Written task:
Report each line in the entries below that contains the string "this". Uppercase and lowercase letters count as different.

* * * * * * * * *

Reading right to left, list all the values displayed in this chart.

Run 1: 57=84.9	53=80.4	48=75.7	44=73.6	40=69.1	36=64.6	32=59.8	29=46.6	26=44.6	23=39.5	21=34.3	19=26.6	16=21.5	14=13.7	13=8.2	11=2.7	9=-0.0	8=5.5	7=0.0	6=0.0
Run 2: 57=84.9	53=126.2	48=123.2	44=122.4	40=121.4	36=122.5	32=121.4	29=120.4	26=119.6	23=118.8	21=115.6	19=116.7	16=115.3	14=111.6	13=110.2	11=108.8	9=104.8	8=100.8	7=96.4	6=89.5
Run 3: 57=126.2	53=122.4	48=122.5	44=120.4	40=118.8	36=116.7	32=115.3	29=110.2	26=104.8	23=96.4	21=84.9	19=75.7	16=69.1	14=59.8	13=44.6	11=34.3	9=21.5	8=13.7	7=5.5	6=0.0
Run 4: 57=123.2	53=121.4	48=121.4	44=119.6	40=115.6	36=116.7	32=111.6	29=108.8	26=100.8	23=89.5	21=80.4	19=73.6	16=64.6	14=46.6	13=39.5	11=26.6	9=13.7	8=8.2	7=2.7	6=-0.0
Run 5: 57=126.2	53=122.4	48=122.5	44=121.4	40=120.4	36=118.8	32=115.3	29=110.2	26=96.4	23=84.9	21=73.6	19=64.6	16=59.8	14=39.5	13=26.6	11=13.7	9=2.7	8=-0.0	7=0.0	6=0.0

* * * * * * * * *

Solution to the exercise:
Reading right to left, list all the values displayed in this chart.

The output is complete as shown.